Valedictorian Payton Gogo’s speech ensured students would have even more reason to remember their commencement long after they exited the stadium, several classmates said Wednesday. The speech can be viewed here, between the 39- and 42-minute mark.

He began his address to his peers by commending the district on the support it had offered students during the COVID-19 public health crisis.

“However, it feels as though the support was reliant on a global pandemic, and I worry it may not be permanent,” Gogo said. “It is the primary responsibility of the school to educate students, to guide them and support them and when students choose to neglect this opportunity, whether it be due to ignorance or stubbornness, the school should do what they can to motivate them and not leave them behind.”

Gogo continued to say he felt education and guidance were not that important to his high school as long as a student passes.

“In many ways, the administration has allowed themselves to become disconnected from the development of students, allowing misbehavior, disrespect, fights, and drugs to be an ongoing issue,” Gogo said. “In my four years at Sam Houston, I have seen little done to push students toward success, little done to motivate, and little done to prepare students for life beyond high school.”

He did not want to discredit the handful of people who showed care for the success of students but said they were “fighting an uphill battle against the administration’s inability to solve the issues that plague Sam Houston.”

“The schools’ inaction is negligent at the least, and students have been disadvantaged by it,” Gogo said.

Ending his time at the microphone, Gogo asked administration – regardless of whether they agreed with what he said – to not ignore the content of speech. He said he hoped they would take value from student opinions so they could enhance their connection and understanding of the student body.

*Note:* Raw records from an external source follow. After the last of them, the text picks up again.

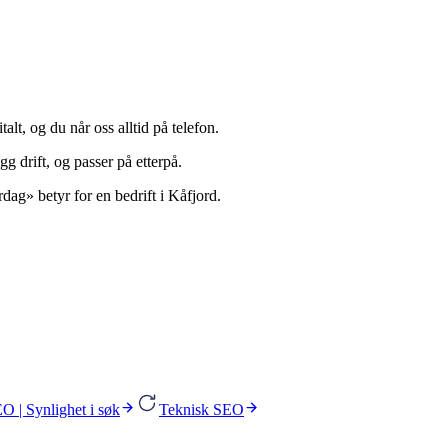
alt, og du når oss alltid på telefon.
gg drift, og passer på etterpå.
rdag» betyr for en bedrift i Kåfjord.
O | Synlighet i søk
Teknisk SEO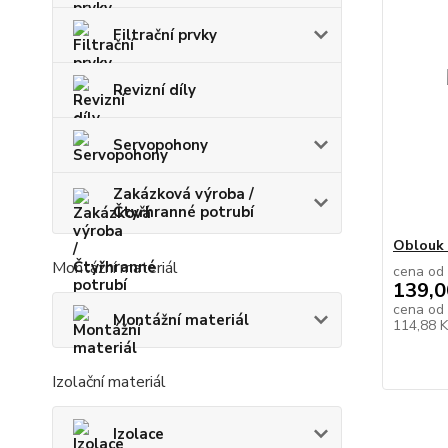
Filtrační prvky
Revizní díly
Servopohony
Zakázková výroba /
Čtyřhranné potrubí
Oblouk 
Montážní materiál
cena od
139,0
cena od
Montážní materiál
114,88 
Izolační materiál
Izolace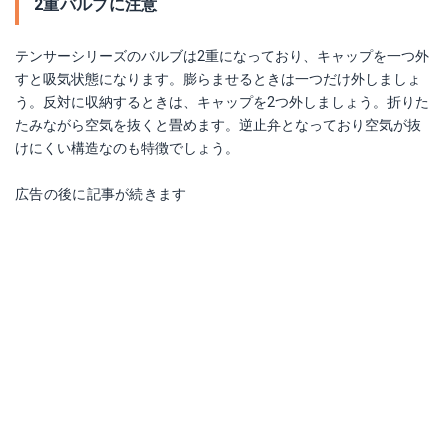
2重バルブに注意
テンサーシリーズのバルブは2重になっており、キャップを一つ外
すと吸気状態になります。膨らませるときは一つだけ外しましょ
う。反対に収納するときは、キャップを2つ外しましょう。折りた
たみながら空気を抜くと畳めます。逆止弁となっており空気が抜
けにくい構造なのも特徴でしょう。
広告の後に記事が続きます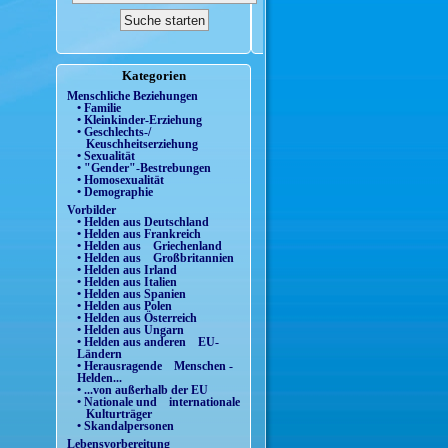
Kategorien
Menschliche Beziehungen
• Familie
• Kleinkinder-Erziehung
• Geschlechts-/
Keuschheitserziehung
• Sexualität
• "Gender"-Bestrebungen
• Homosexualität
• Demographie
Vorbilder
• Helden aus Deutschland
• Helden aus Frankreich
• Helden aus Griechenland
• Helden aus Großbritannien
• Helden aus Irland
• Helden aus Italien
• Helden aus Spanien
• Helden aus Polen
• Helden aus Österreich
• Helden aus Ungarn
• Helden aus anderen EU-
Ländern
• Herausragende Menschen -
Helden...
• ...von außerhalb der EU
• Nationale und internationale
Kulturträger
• Skandalpersonen
Lebensvorbereitung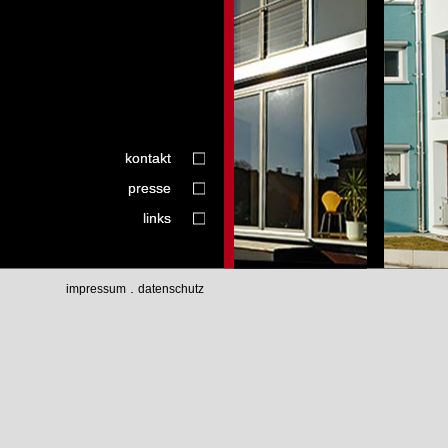
kontakt
presse
links
.
impressum
datenschutz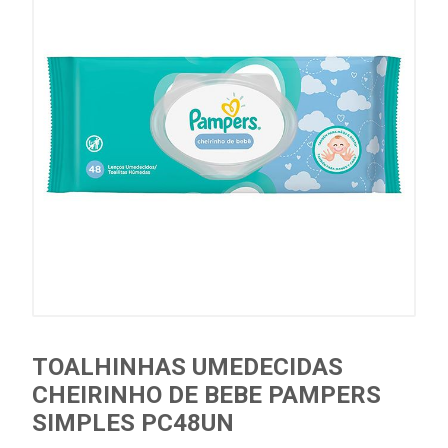
TOALHINHAS UMEDECIDAS
CHEIRINHO DE BEBE PAMPERS
SIMPLES PC48UN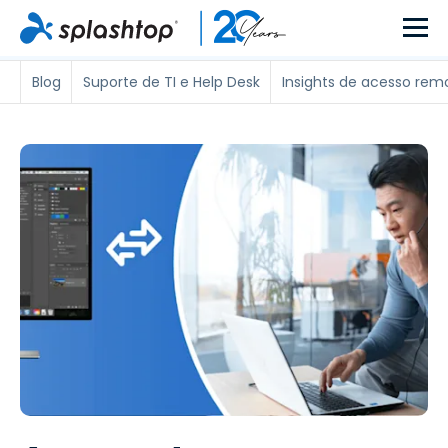
Blog
Suporte de TI e Help Desk
Insights de acesso rem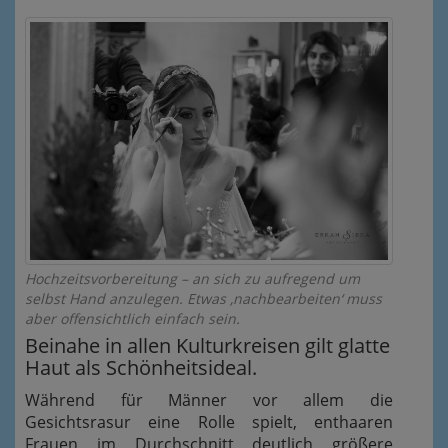
Hochzeitsvorbereitung – an sich zu aufregend um
selbst Hand anzulegen. Etwas ‚nachbearbeiten‘ muss
aber offensichtlich einfach sein.
Beinahe in allen Kulturkreisen gilt glatte
Haut als Schönheitsideal.
Während für Männer vor allem die
Gesichtsrasur eine Rolle spielt, enthaaren
Frauen im Durchschnitt deutlich größere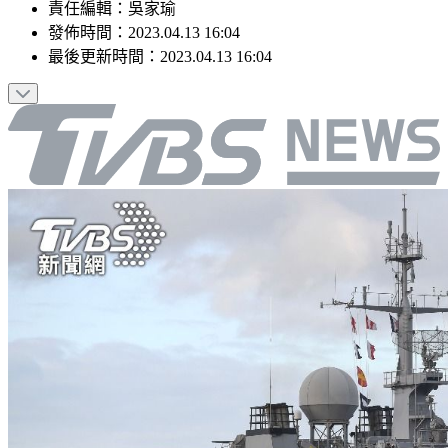
責任編輯
：
吳家瑜
發佈時間：
2023.04.13 16:04
最後更新時間：
2023.04.13 16:04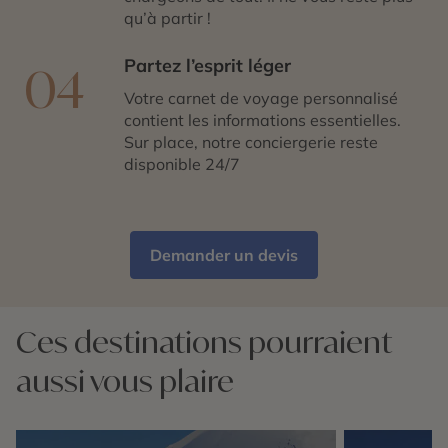
qu’à partir !
Partez l’esprit léger
04
Votre carnet de voyage personnalisé
contient les informations essentielles.
Sur place, notre conciergerie reste
disponible 24/7
Demander un devis
Ces destinations pourraient
aussi vous plaire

Sam Houston graduates Devin Brock-Johnson and Dezric Morgan echoed several of their classmates in describing their reaction to Gogo’s message: stunned admiration in saying what needed to be said.

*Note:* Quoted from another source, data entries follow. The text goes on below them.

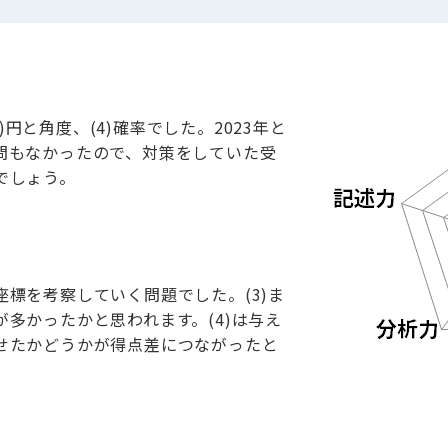
3)円と角度、(4)確率でした。2023年と
問もなかったので、対策をしていた受
でしょう。
標を考察していく問題でした。(3)ま
多かったかと思われます。(4)は与え
せたかどうかが得点差につながったと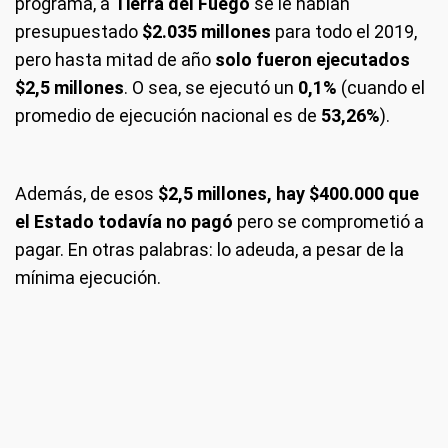
programa, a
Tierra del Fuego
se le habían
presupuestado
$2.035 millones
para todo el 2019,
pero hasta mitad de año
solo fueron ejecutados
$2,5 millones
. O sea, se ejecutó un
0,1%
(cuando el
promedio de ejecución nacional es de
53,26%
).
Además, de esos
$2,5 millones, hay $400.000 que
el Estado todavía no pagó
pero se comprometió a
pagar. En otras palabras: lo adeuda, a pesar de la
mínima ejecución.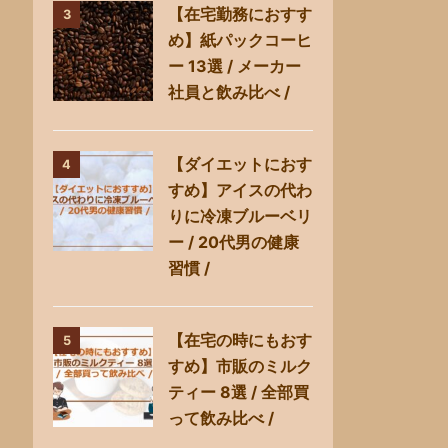
【在宅勤務におすす
3
め】紙パックコーヒ
ー 13選 / メーカー
社員と飲み比べ /
【ダイエットにおす
4
すめ】アイスの代わ
りに冷凍ブルーベリ
ー / 20代男の健康
習慣 /
【在宅の時にもおす
5
すめ】市販のミルク
ティー 8選 / 全部買
って飲み比べ /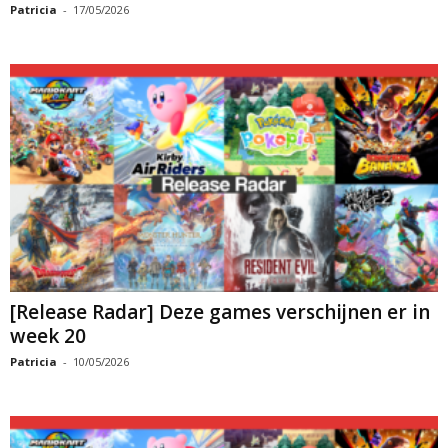
Patricia
-
17/05/2026
[Release Radar] Deze games verschijnen er in
week 20
Patricia
-
10/05/2026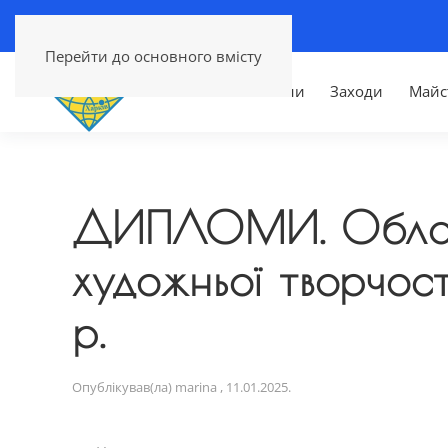
Перейти до основного вмісту
Головна
Новини
Заходи
Майс
ДИПЛОМИ. Обласни
художньої творчос
р.
Опублікував(ла)
marina
,
11.01.2025
.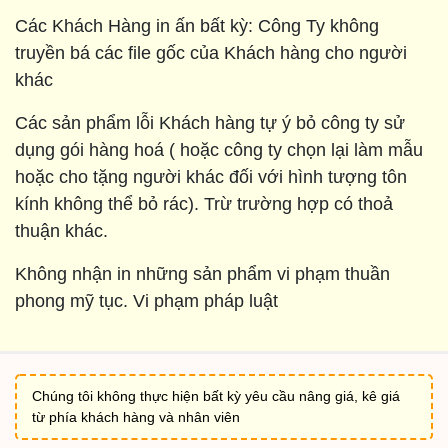
Các Khách Hàng in ấn bất kỳ: Công Ty không
truyền bá các file gốc của Khách hàng cho người
khác
Các sản phẩm lỗi Khách hàng tự ý bỏ công ty sử
dụng gói hàng hoá ( hoặc công ty chọn lại làm mẫu
hoặc cho tặng người khác đối với hình tượng tôn
kính không thể bỏ rác). Trừ trường hợp có thoả
thuận khác.
Không nhận in những sản phẩm vi phạm thuần
phong mỹ tục. Vi phạm pháp luật
Chúng tôi không thực hiện bất kỳ yêu cầu nâng giá, kê giá
từ phía khách hàng và nhân viên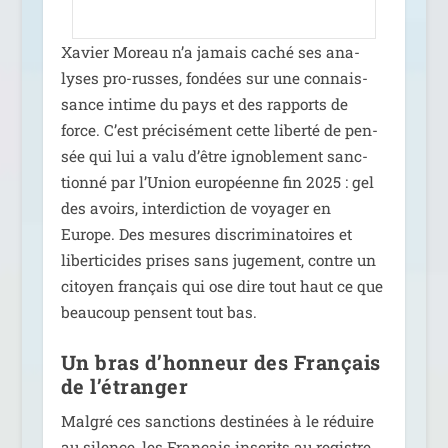
Xavier Moreau n’a jamais caché ses ana­
lyses pro-russes, fon­dées sur une connais­
sance intime du pays et des rap­ports de
force. C’est pré­ci­sé­ment cette liber­té de pen­
sée qui lui a valu d’être igno­ble­ment sanc­
tion­né par l’Union euro­péenne fin 2025 : gel
des avoirs, inter­dic­tion de voya­ger en
Europe. Des mesures dis­cri­mi­na­toires et
liber­ti­cides prises sans juge­ment, contre un
citoyen fran­çais qui ose dire tout haut ce que
beau­coup pensent tout bas.
Un bras d’honneur des Français
de l’étranger
Malgré ces sanc­tions des­ti­nées à le réduire
au silence, les Français ins­crits au registre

“I wasn’t expecting him to come out [singing] the praises of the school and then completely veer left,” Brock-Johnson said. “It was really inspirational because all of us [were] saying that for like four years.”

Morgan agreed and said he wanted to see change come out of Tuesday’s ceremony.

“Payton was the voice we all needed, to be honest,” Morgan said.

Responding to Gogo’s message, district spokeswoman Leslie Price said SAISD takes his concerns very seriously and that the district is committed to making the changes necessary to support and prepare students for success.

Trustee Alicia Monica Perry, who represents District 2, which spans San Antonio’s East Side, applauded Gogo for giving a heartfelt speech that voiced his class’s concerns.

“Now is the time that, as leaders, we open our ears, minds, and hearts to what young people are saying and build a solid bridge of communication and work collectively to address their needs – especially since we live with this ‘New Reality’ with COVID-19, strained race relations, and the constant shifts in our economy,” Perry said in a statement. “As a district, we have committed to include student voice as a metric to measure school performance, and [Tuesday] it was made clear that there was some dissatisfaction with his educational experience.

“Hearing these words from one of our top-performing students has caused more concern among the community and rightfully so. But please know that as the Board Trustee representing Sam Houston, I heard Mr. Gogo’s concerns loud and clear and am committed to ensuring that other students don’t feel the same.”

Perry said she would reach out to Gogo and his family to show the district and its board care about students and hear their concerns. She also acknowledged that inequity is a “real problem and … a harsh part of the history that we don’t want to see repeating itself in our District 2 schools.”

The District 2 trustee noted that SAISD has made many improvements in recent years but must acknowledge when improvements are necessary and listen to student concerns.

Emily Donaldson reports on education for the San Antonio Report.